スマートオブジェクトとは

「スマートオブジェクト」は、Photoshopの機能の一つで、画像を拡大・縮小しても画質の劣化を防ぐことができる機能です。
ラスター形式で扱うPhotoshopでは、ピクセルと呼ばれる小さな点が集まって画像が表示されています。
しかし、拡大すると不足したピクセルを補完して生成するため画質が粗くなり、縮小すると情報量が減ることでぼやけてしまいます。
スマートオブジェクトに変換することで、画質を保持したまま自由にリサイズを行うことができます。
スマートオブジェクトのやり方
スマートオブジェクトの設定方法は、とても簡単です。

まず、スマートオブジェクトに変換したい画像レイヤーを右クリックし、「スマートオブジェクトに変換」を選択します。

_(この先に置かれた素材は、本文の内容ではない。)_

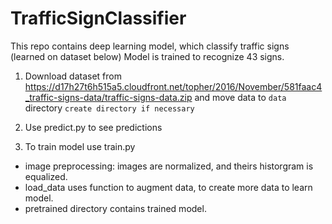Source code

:# TrafficSignClassifier

This repo contains deep learning model, which classify traffic signs (learned on dataset below)
Model is trained to recognize 43 signs.

1. Download dataset from https://d17h27t6h515a5.cloudfront.net/topher/2016/November/581faac4_traffic-signs-data/traffic-signs-data.zip and move data to `data` directory `create directory if necessary`

2. Use predict.py to see predictions

3. To train model use train.py


- image preprocessing: images are normalized, and theirs historgram is equalized.
- load_data uses function to augment data, to create more data to learn model.
- pretrained directory contains trained model.
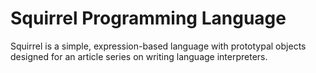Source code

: # Squirrel Programming Language

Squirrel is a simple, expression-based language with prototypal objects designed for an article series on writing language interpreters.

画像レイヤーにスマートオブジェクトのアイコンが表示されたら完了です。
これで、画像を拡大・縮小しても劣化せず、元データを保ったまま編集することが可能になります。
スマートオブジェクトの解除方法
スマートオブジェクトの設定方法も難しくありません。

スマートオブジェクトを解除したいレイヤーを選択し、右クリックして「レイヤーをラスタライズ」をクリックすると、解除できます。
スマートオブジェクトのメリット
スマートオブジェクトのメリットについて確認していきましょう。
非破壊編集による自由な操作
スマートオブジェクトは、「非破壊編集」と呼ばれ、元画像のデータを保ったまま編集を行うことができます。
そのため、品質を一定に保ちながら、自由にデザインの試行錯誤ができるという利点があります。
通常のラスタライズされた状態では、編集を繰り返すことで画質が劣化してしまいますが、スマートオブジェクトを使用することで、こうした品質低下を防ぐことができます。
スマートフィルターの適用
「スマートフィルター」とは、スマートオブジェクトに対して適用されるフィルターのことを指します。
ラスタライズされた画像は、一度フィルターなどの効果を適用すると、後から変更や調整を行うことができません。
例)
・ぼかし(ガウス)
・スマートシャープ
など
しかし、スマートオブジェクトに変換されている場合は、フィルターの効果が重なって適用される仕組みのため、後からやり直すことが可能です。
スマートオブジェクトのデメリット
スマートオブジェクトのデメリットについても見ていきましょう。
データが重くなる
元データを保持するため、ファイルサイズが大きくなり、処理が重くなる可能性があります。
特に高解像度の写真にスマートオブジェクトを多用した場合、Photoshopの動作が遅くなることがあるため、注意しましょう。
直接編集が出来ない
スマートオブジェクト化された画像には、ペンツールや消しゴムツールで直接編集を加えることはできません。
そのため、一度スマートオブジェクトを解除(ラスタライズ)する必要があり、基本操作に慣れている人ほど手間に感じることもあるでしょう。
画質向上は不可能
スマートオブジェクトには、画質を向上させる機能はありません。
あくまで元データの画質を保つための機能であるため、画像を引き伸ばすと画質が粗くなってしまう点には注意しましょう。
さいごに
いかがでしたか。
スマートオブジェクトのメリットとデメリットについて解説してきました。
写真編集でクオリティを重視する場合、スマートオブジェクトは必須の機能と言えるでしょう。
一方で、ファイルサイズを抑えつつ簡易的な編集を行いたい場合は、必ずしも重視する必要はありません。
自分の制作スタイルに合わせて、使うかどうかを判断していきましょう。